Méthodes de production : Comment les motifs compliqués sont gravés dans le métal

Les Britanniques l’appellent « Rose engine lathe » , les Français disent « Guilloché » ou Guillochis. Présent sur les billets de banque et les documents d’identité, c’est aussi un élément de sécurité visant à compliquer la tâche des faussaires

Regardez ces motifs taillés dans le métal, et demandez-vous : Comment diable ont-ils fait ça ?

Ce procédé est connu depuis longtemps par les maîtres horlogers du continent, et en anglais, on l’appelle le tournage à moteur à rosace, fait avec un tour à moteur à rosace (en français, on l’appelle Guilloché, avec un débat pour savoir s’il a été inventé par un gars nommé Guillot ou non).

Le rose engine lathe est à ressort, c’est-à-dire que toute la partie tournante du tour est montée sur ressorts, comme une suspension de voiture, sauf que l’amplitude du mouvement est latérale plutôt que vers le haut. De grandes roues à dessin (les « rosaces » titulaires) sont chargées sur le tour.

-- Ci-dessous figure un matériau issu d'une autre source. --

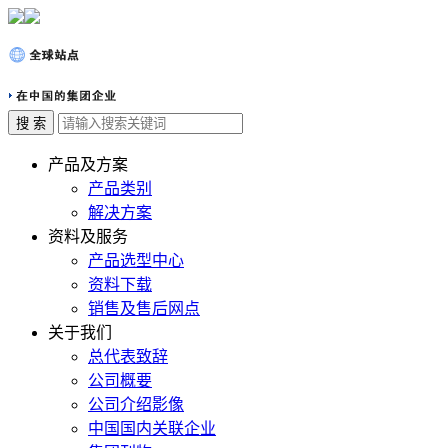
产品及方案
产品类别
解决方案
资料及服务
产品选型中心
资料下载
销售及售后网点
关于我们
总代表致辞
公司概要
公司介绍影像
中国国内关联企业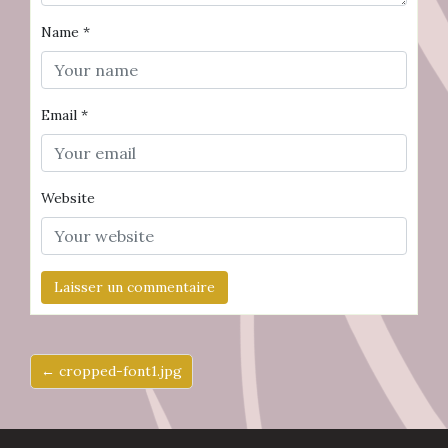
Name
*
Email
*
Website
← cropped-font1.jpg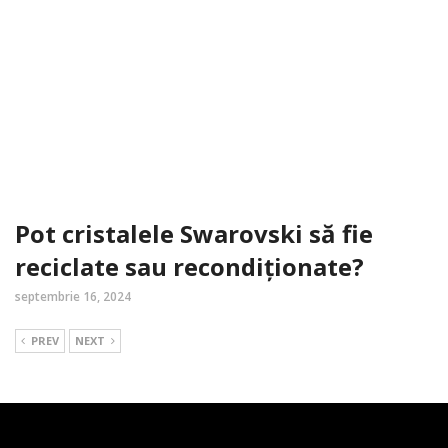
Pot cristalele Swarovski să fie
reciclate sau recondiționate?
septembrie 16, 2024
PREV
NEXT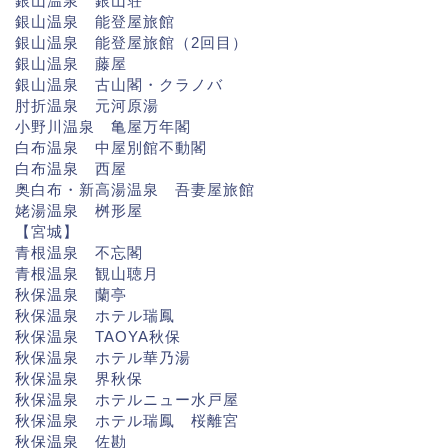
銀山温泉 銀山荘
銀山温泉 能登屋旅館
銀山温泉 能登屋旅館（2回目）
銀山温泉 藤屋
銀山温泉 古山閣・クラノバ
肘折温泉 元河原湯
小野川温泉 亀屋万年閣
白布温泉 中屋別館不動閣
白布温泉 西屋
奥白布・新高湯温泉 吾妻屋旅館
姥湯温泉 桝形屋
【宮城】
青根温泉 不忘閣
青根温泉 観山聴月
秋保温泉 蘭亭
秋保温泉 ホテル瑞鳳
秋保温泉 TAOYA秋保
秋保温泉 ホテル華乃湯
秋保温泉 界秋保
秋保温泉 ホテルニュー水戸屋
秋保温泉 ホテル瑞鳳 桜離宮
秋保温泉 佐勘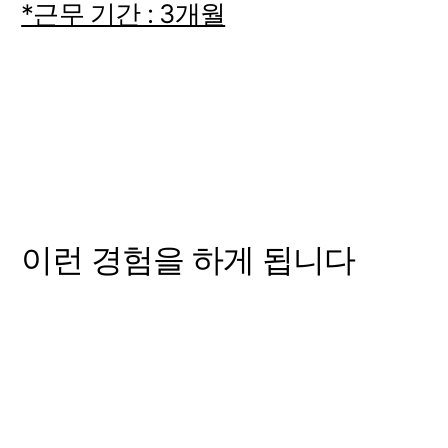
*근무 기간 : 3개월
이런 경험을 하게 됩니다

Ensuite, un caoutchouc en forme de doigt, comme dans « la chose qui frotte », et non la matière extensible, est placé contre le bord de la rosace désirée.

Comme le caoutchouc est fixe et que le tour est suspendu, lorsque le tour tourne, il se déplace en fonction du modèle.

Ensuite, un outil de coupe est mis en contact avec l’objet qui se trouve dans le tour.

Pour vous donner une idée du temps nécessaire à l’installation d’une telle machine, considérez que la vidéo ci-dessus est la cinquième partie de la série. Les quatre premières pièces n’étaient que l’horloger, Roger Smith, qui s’occupait de la machine et du matériel. (Si vous voulez tout voir pour mieux comprendre la machine, la partie 1 est ici).